Records supplied |
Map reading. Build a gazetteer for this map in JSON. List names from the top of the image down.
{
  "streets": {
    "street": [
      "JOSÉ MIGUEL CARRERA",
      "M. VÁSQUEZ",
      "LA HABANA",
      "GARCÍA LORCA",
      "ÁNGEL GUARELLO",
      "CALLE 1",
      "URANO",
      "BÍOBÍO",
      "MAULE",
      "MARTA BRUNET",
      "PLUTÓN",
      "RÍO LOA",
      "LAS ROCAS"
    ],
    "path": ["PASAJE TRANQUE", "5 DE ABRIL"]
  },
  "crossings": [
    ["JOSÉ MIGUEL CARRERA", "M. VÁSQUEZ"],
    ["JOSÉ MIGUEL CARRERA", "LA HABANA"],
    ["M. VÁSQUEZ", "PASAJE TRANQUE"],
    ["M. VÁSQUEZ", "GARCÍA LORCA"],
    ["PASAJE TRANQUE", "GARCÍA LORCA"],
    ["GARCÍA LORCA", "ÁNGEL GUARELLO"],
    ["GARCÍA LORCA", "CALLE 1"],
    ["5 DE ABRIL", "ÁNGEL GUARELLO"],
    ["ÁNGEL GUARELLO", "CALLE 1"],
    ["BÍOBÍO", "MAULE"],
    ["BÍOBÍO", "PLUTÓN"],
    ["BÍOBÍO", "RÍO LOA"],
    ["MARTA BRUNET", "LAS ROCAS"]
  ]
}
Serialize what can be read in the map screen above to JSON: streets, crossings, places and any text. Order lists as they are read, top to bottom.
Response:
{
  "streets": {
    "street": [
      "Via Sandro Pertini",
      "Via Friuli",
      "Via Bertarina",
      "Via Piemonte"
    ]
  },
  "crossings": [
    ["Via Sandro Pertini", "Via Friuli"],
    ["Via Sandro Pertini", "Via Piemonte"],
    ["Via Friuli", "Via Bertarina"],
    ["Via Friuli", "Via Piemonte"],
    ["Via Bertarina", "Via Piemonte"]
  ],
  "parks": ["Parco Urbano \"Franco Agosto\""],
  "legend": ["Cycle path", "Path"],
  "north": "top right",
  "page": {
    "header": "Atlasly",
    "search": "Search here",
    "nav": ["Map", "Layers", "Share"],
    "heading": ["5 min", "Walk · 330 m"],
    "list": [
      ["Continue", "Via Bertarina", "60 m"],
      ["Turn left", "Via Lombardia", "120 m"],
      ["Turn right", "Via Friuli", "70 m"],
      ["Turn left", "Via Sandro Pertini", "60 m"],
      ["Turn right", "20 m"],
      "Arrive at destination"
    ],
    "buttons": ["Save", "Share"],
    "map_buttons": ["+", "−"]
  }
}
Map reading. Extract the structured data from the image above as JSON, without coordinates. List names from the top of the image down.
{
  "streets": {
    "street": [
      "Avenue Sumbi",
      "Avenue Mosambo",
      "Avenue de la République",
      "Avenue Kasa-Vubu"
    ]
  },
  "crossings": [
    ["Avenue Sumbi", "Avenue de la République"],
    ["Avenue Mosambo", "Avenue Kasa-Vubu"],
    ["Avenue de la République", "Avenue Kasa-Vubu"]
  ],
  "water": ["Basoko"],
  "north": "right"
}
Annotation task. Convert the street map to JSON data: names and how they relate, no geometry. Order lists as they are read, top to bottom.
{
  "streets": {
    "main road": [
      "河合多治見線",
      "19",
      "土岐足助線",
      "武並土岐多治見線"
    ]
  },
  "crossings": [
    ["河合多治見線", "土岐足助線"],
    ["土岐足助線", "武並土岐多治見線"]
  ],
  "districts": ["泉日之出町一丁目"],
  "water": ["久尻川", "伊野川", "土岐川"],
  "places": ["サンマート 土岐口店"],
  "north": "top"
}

Problem requirements | Please copy out the records exactly as they appear.

Output of the exercise |
Map reading. Build a gazetteer for this map in JSON. List names from the top of the image down.
{
  "streets": {
    "street": [
      "JOSÉ MIGUEL CARRERA",
      "M. VÁSQUEZ",
      "LA HABANA",
      "GARCÍA LORCA",
      "ÁNGEL GUARELLO",
      "CALLE 1",
      "URANO",
      "BÍOBÍO",
      "MAULE",
      "MARTA BRUNET",
      "PLUTÓN",
      "RÍO LOA",
      "LAS ROCAS"
    ],
    "path": ["PASAJE TRANQUE", "5 DE ABRIL"]
  },
  "crossings": [
    ["JOSÉ MIGUEL CARRERA", "M. VÁSQUEZ"],
    ["JOSÉ MIGUEL CARRERA", "LA HABANA"],
    ["M. VÁSQUEZ", "PASAJE TRANQUE"],
    ["M. VÁSQUEZ", "GARCÍA LORCA"],
    ["PASAJE TRANQUE", "GARCÍA LORCA"],
    ["GARCÍA LORCA", "ÁNGEL GUARELLO"],
    ["GARCÍA LORCA", "CALLE 1"],
    ["5 DE ABRIL", "ÁNGEL GUARELLO"],
    ["ÁNGEL GUARELLO", "CALLE 1"],
    ["BÍOBÍO", "MAULE"],
    ["BÍOBÍO", "PLUTÓN"],
    ["BÍOBÍO", "RÍO LOA"],
    ["MARTA BRUNET", "LAS ROCAS"]
  ]
}
Serialize what can be read in the map screen above to JSON: streets, crossings, places and any text. Order lists as they are read, top to bottom.
Response:
{
  "streets": {
    "street": [
      "Via Sandro Pertini",
      "Via Friuli",
      "Via Bertarina",
      "Via Piemonte"
    ]
  },
  "crossings": [
    ["Via Sandro Pertini", "Via Friuli"],
    ["Via Sandro Pertini", "Via Piemonte"],
    ["Via Friuli", "Via Bertarina"],
    ["Via Friuli", "Via Piemonte"],
    ["Via Bertarina", "Via Piemonte"]
  ],
  "parks": ["Parco Urbano \"Franco Agosto\""],
  "legend": ["Cycle path", "Path"],
  "north": "top right",
  "page": {
    "header": "Atlasly",
    "search": "Search here",
    "nav": ["Map", "Layers", "Share"],
    "heading": ["5 min", "Walk · 330 m"],
    "list": [
      ["Continue", "Via Bertarina", "60 m"],
      ["Turn left", "Via Lombardia", "120 m"],
      ["Turn right", "Via Friuli", "70 m"],
      ["Turn left", "Via Sandro Pertini", "60 m"],
      ["Turn right", "20 m"],
      "Arrive at destination"
    ],
    "buttons": ["Save", "Share"],
    "map_buttons": ["+", "−"]
  }
}
Map reading. Extract the structured data from the image above as JSON, without coordinates. List names from the top of the image down.
{
  "streets": {
    "street": [
      "Avenue Sumbi",
      "Avenue Mosambo",
      "Avenue de la République",
      "Avenue Kasa-Vubu"
    ]
  },
  "crossings": [
    ["Avenue Sumbi", "Avenue de la République"],
    ["Avenue Mosambo", "Avenue Kasa-Vubu"],
    ["Avenue de la République", "Avenue Kasa-Vubu"]
  ],
  "water": ["Basoko"],
  "north": "right"
}
Annotation task. Convert the street map to JSON data: names and how they relate, no geometry. Order lists as they are read, top to bottom.
{
  "streets": {
    "main road": [
      "河合多治見線",
      "19",
      "土岐足助線",
      "武並土岐多治見線"
    ]
  },
  "crossings": [
    ["河合多治見線", "土岐足助線"],
    ["土岐足助線", "武並土岐多治見線"]
  ],
  "districts": ["泉日之出町一丁目"],
  "water": ["久尻川", "伊野川", "土岐川"],
  "places": ["サンマート 土岐口店"],
  "north": "top"
}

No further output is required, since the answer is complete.